Jusqu’à fin avril, le Musée Mohammed VI à Rabat accueille « A Maze of Power », une exposition magistrale de Kehinde Wiley. Cet ’extraordinaire transgresseur des règles du monde de l’art, se saisit de la portraiture classique à l’ancienne et lui donnee une transformation ultra-moderne super cool. Nous parlons de portraits énormes, audacieux et percutants comme ceux de chefs d’État africains qui interrogent, détournent et réinventent les codes de la représentation politique.
Au cœur du Musée Mohammed VI d’Art Moderne et Contemporain, à Rabat, les murs semblent vibrer sous le poids d’une présence singulière : celle des chefs d’État africains, figés dans une majesté troublante, regard fixe, port altier, costumes taillés sur mesure, trônant au sein de compositions baroques éclatantes. L’exposition « A Maze of Power » de Kehinde Wiley, en cours jusqu’à la fin avril 2025, offre bien plus qu’un face-à-face avec le pouvoir. Elle met en scène une galerie d’images où se croisent histoire coloniale, iconographie royale européenne et identité africaine contemporaine, dans un ballet visuel aussi somptueux qu’inconfortable.
Kehinde Wiley, artiste américain de renom international, est surtout connu pour avoir réalisé le portrait officiel de Barack Obama en 2018. Mais son œuvre va bien au-delà. Depuis plus de vingt ans, il interroge les formes de représentation du pouvoir, en particulier celles qui ont longtemps exclu les corps noirs des récits dominants. Son geste artistique, profondément politique, consiste à réinvestir les codes visuels de la peinture occidentale — portraits d’apparat, décors floraux, poses théâtrales, drapés opulents — pour y inscrire des figures noires, anonymes ou célèbres, qui revendiquent une place dans l’histoire de l’art et dans l’imaginaire collectif.
Avec « A Maze of Power », Wiley pousse encore plus loin cette entreprise de renversement symbolique. Il y présente une série inédite de portraits de dirigeants africains contemporains, réalisés au terme d’un long travail de recherche, de rencontres et de mises en scène. Chaque chef d’État a été invité à choisir sa posture, son cadre, sa symbolique. Le résultat : des images à la fois grandioses et ambiguës, qui interrogent notre rapport au pouvoir, à la représentation, à la masculinité et à l’autorité. Car si les portraits impressionnent par leur facture et leur éclat, ils dérangent aussi par ce qu’ils révèlent – ou dissimulent.

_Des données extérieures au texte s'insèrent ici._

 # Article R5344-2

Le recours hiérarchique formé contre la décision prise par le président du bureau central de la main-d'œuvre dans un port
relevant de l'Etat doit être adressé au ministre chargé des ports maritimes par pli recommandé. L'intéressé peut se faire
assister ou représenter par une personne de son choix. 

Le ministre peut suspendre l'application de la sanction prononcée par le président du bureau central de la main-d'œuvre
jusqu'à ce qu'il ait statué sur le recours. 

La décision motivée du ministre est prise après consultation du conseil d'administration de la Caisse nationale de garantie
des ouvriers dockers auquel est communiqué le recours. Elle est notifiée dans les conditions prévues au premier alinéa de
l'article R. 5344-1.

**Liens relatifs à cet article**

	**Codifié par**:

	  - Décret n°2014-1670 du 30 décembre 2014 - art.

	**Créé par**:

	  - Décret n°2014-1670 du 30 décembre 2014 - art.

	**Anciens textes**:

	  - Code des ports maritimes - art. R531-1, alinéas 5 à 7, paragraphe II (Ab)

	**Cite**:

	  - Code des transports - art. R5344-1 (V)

La transfression du pouvoir
À Rabat, ces toiles monumentales prennent une résonance particulière. Dans une institution dédiée à l’art moderne et contemporain du Maroc, elles viennent perturber le regard, poser des questions sans réponses faciles. Qui décide de ce qu’est un « bon » portrait politique ? Que signifie représenter le pouvoir aujourd’hui, dans un monde saturé d’images mais avide de symboles ? Quelle est la place de l’Afrique dans l’imaginaire global du pouvoir ? Wiley ne propose pas de verdict, mais tend un miroir, déformant parfois, révélateur toujours.
L’exposition frappe également par son ambition esthétique. Chaque toile déborde de détails minutieux, de couleurs vives, de motifs ornementaux inspirés aussi bien de la peinture flamande que de l’art décoratif islamique. Les arrière-plans se détachent parfois du réalisme pour entrer dans une abstraction luxuriante, qui vient encadrer – ou engloutir – les figures représentées. Le contraste entre la solennité des poses et la profusion visuelle crée une tension permanente, un vertige presque baroque, fidèle à l’univers de Wiley.

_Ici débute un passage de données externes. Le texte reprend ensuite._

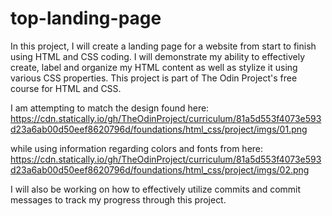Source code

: # top-landing-page

In this project, I will create a landing page for a website from start to finish using HTML and CSS coding. I will demonstrate my ability to effectively create, label and organize my HTML content as well as stylize it using various CSS properties. This project is part of The Odin Project's free course for HTML and CSS. 

I am attempting to match the design found here: https://cdn.statically.io/gh/TheOdinProject/curriculum/81a5d553f4073e593d23a6ab00d50eef8620796d/foundations/html_css/project/imgs/01.png

while using information regarding colors and fonts from here: https://cdn.statically.io/gh/TheOdinProject/curriculum/81a5d553f4073e593d23a6ab00d50eef8620796d/foundations/html_css/project/imgs/02.png

I will also be working on how to effectively utilize commits and commit messages to track my progress through this project. 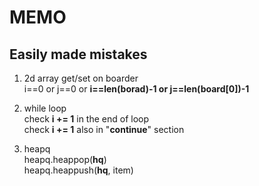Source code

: # MEMO

## Easily made mistakes

1. 2d array get/set on boarder \
   i==0 or j==0 or __i==len(borad)-1 or j==len(board[0])-1__

2. while loop\
   check __i += 1__ in the end of loop\
   check __i += 1__ also in "__continue__" section

3. heapq\
   heapq.heappop(__hq__)    \
   heapq.heappush(__hq__, item)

L’exposition est traversée par une question plus vaste : celle de l’image et de son pouvoir. En redonnant aux chefs d’État africains ou autres, comme le portrait de Napoléon ci dessus,les outils de leur propre représentation, Wiley brouille les pistes. Sont-ils mis en scène ou maîtres de leur image ? Sont-ils sujets ou objets d’un regard critique ? L’artiste joue avec cette ambiguïté, s’en nourrit, l’exacerbe. Et le spectateur, lui, oscille entre fascination et méfiance.
Jusqu’à la fin du mois, « A Maze of Power » offre ainsi aux visiteurs une expérience à la fois esthétique, historique et politique. Une plongée dans un labyrinthe d’images, de symboles et de récits où rien n’est figé, où tout se joue dans l’ambivalence.